Che inquietante, poetico romanzo La straordinaria tristezza del leopardo delle nevi del brasiliano Joca Reiners Terron, che Caravan ha pubblicato nel 2015 nella traduzione di Vincenzo Barca e Serena Magi, proseguendo nella lodevole perlustrazione dei territori della giovane narrativa sudamericana.
Vi incontriamo un’umanità dolente e ingabbiata, contaminata con animali dolorosamente reali e con altri trasfigurati dalla fantasia come quello del titolo, e creature che sembrano partecipare di entrambe le nature, almeno finché non scopriamo di quale malattia soffrono. Per l’appunto una delle protagoniste, di età indefinibile, bambina o vecchia (in realtà vecchia, ma non importa), apparente ibrido mostruoso e patetico di uomo e animale, in realtà erosa da una devastante forma di porfiria, costretta a vita notturna, lentissima nei movimenti e muta, si aggira circospetta nel mondo notturno che l’autore le ha imbandito attorno, lasciando dietro di sé una scia di sangue e croste, con il solo conforto di una tata-infermiera, la pia sig.ra X: intabarrata in una mantella rossa che la protegge dalla luce che le aprirebbe orribili piaghe sulla pelle, e dagli sguardi ancora più brucianti dei curiosi, è un vero e proprio Cappuccetto Rosso in balia di troppi lupi.
La aiutano, nel riempire di senso una vita tanto inspiegabilmente insensata, colma di tanto ingiustificato dolore, le fiabe, l’immaginazione, i documentari televisivi. Attraverserà anche un bosco, come è di prammatica in una fiaba, aggregandosi a una compagnia di visitatori notturni di un settore del giardino zoologico – e qui, tra i rottweiler di un tassista matto lasciati liberi di azzannare e uccidere e la malsana curiosità degli altri convenuti, sembra di trovarsi in mezzo a una specie di parodia di Jurassic Park, il film intendo (ci autorizza in questo un accenno dello stesso autore).
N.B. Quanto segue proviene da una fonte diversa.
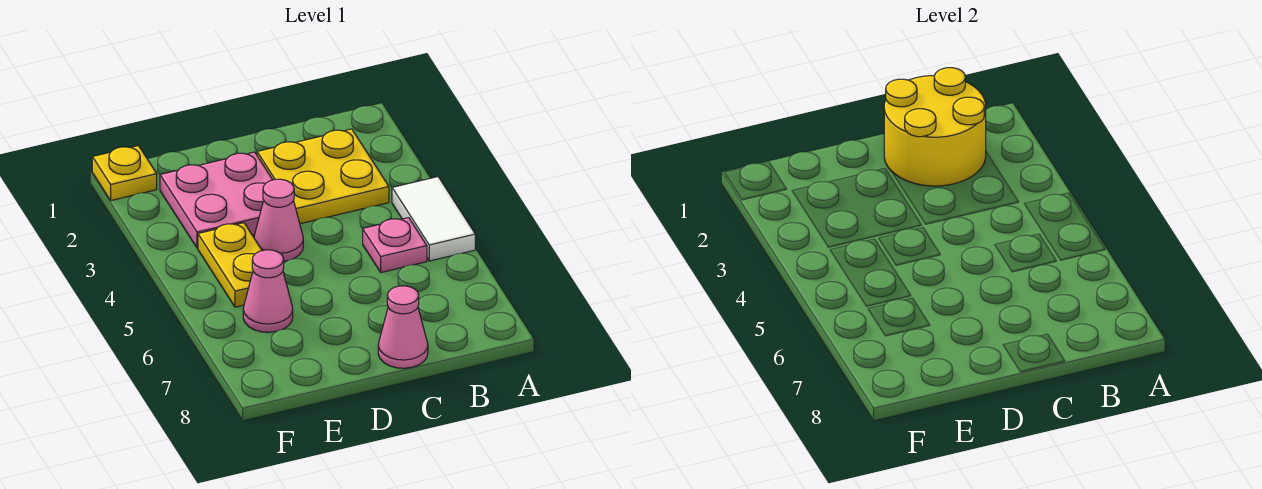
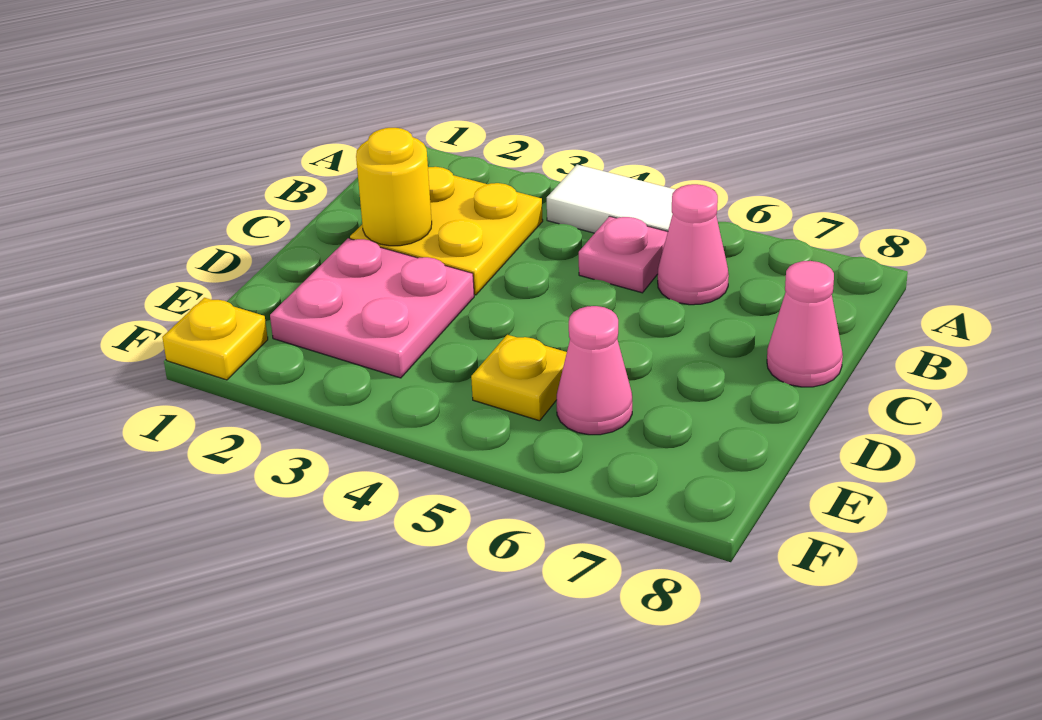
yellow 2x2 round brick [884,68,986,186] -> yellow 1x1 round brick [356,128,432,246]
pink 1x1 cone [254,179,303,261] -> pink 1x1 cone moved to [658,184,729,305]
yellow 1x2 plate [198,223,262,307] -> yellow 1x1 plate [471,335,567,421]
Il mondo minaccioso e pronto a esplodere in sussulti violenti della San Paolo di Joca Reiners Terron lascia poche speranze agli innocenti: tensioni razziali tracciate con pennellate ossessive in quartieri in cui i gruppi etnici non convivono mai davvero e si guardano in cagnesco pronti a deridersi o ad attaccarsi; uomini che aizzano bestie per ammirarne la presunta eleganza proprio negli atti più feroci, e che come esteti da quattro soldi trovano nella musica classica più ovvia la colonna sonora ideale di queste messe in scena; curiosità e attrazioni che diventano intimidazioni, aggressioni; un senso dilagante di declino, malattia, morte, che coinvolge anche l’altro protagonista, l’investigatore narrante, meticcio che sulla propria pelle (rossiccia) prova il conflitto tra mondi incompatibili (il padre ebreo, la madre nera), e assiste proprio il padre morente, in pagine che mi hanno ricordato più di una volta il più delicato e stilizzato Il grande animale di Gabriele Di Fronzo (compare, a un certo punto, anche un grosso bisonte impagliato, per dire).
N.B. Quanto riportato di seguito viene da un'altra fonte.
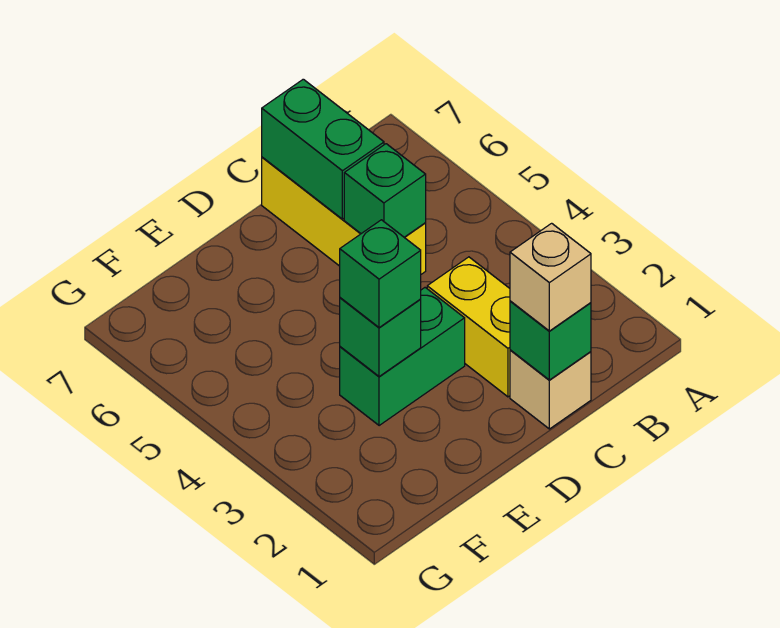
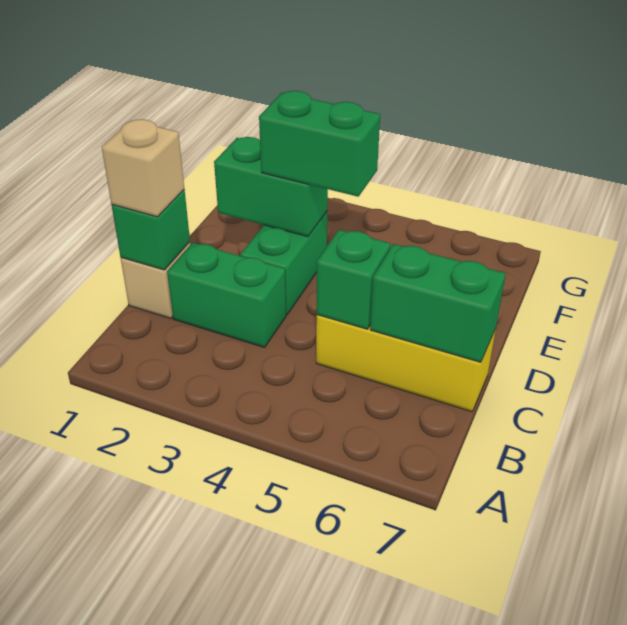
yellow 1x2 brick [427,257,510,397] -> green 1x2 brick [167,243,286,347]
green 1x1 brick [340,298,421,377] -> green 1x2 brick [214,137,328,237]
green 1x1 brick [340,220,421,328] -> green 1x2 brick [259,91,380,197]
L’autore riesce – ed è un prodigio – a mantenere un bell’equilibrio tra materiale tanto disparato, che invece di esploderci davanti agli occhi è messo in ordine, implacabile, verso il finale. Il fiabesco rende sopportabili gli sbandamenti splatter, l’amara visionarietà tempera l’accettazione di certe convenzioni noir. La solitudine delle vite coinvolte nel racconto è compensata dalla ricerca (o dal sogno) di un contatto, di una ricomposizione: per il leopardo delle nevi, nel quale la sventurata protagonista si rispecchia, è l’attrazione per l’umano, per ciò che di nobile e libero l’essere umano può creare (il canto, dal potere consolatorio). Il disagio che proviamo nasce dalla sensazione che stia per accadere qualcosa di terribile (lo sappiamo perché assai spesso sin dalle prime pagine si fa riferimento a deposizioni, a verbali di polizia, il che non lascia presagire nulla di buono, anche se lascia incerti sulla reale natura di quello che avverrà).